• _ASSIGNMENT_
Below are the records. Gather each line that holds "height".

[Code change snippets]
------------------------------------

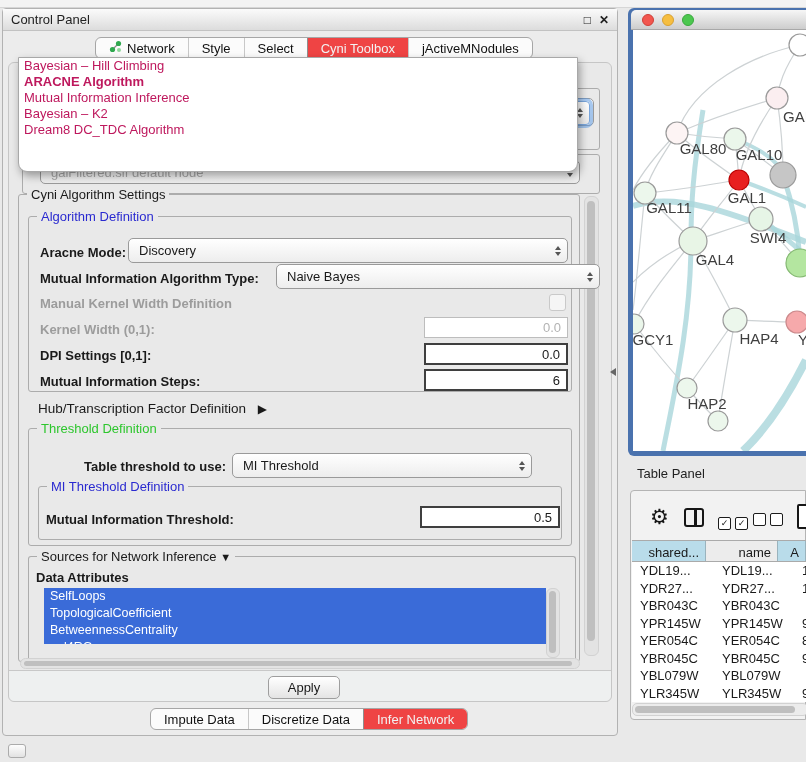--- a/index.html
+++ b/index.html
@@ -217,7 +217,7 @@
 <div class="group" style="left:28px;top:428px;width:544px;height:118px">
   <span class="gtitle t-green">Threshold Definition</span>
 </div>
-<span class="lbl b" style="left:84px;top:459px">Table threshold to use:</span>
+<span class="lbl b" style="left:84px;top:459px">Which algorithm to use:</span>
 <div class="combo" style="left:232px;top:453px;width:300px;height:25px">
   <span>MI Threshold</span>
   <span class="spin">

------------------------------------

• _RESPONSE TO THE TASK_
 <div class="group" style="left:28px;top:428px;width:544px;height:118px">
 <div class="combo" style="left:232px;top:453px;width:300px;height:25px">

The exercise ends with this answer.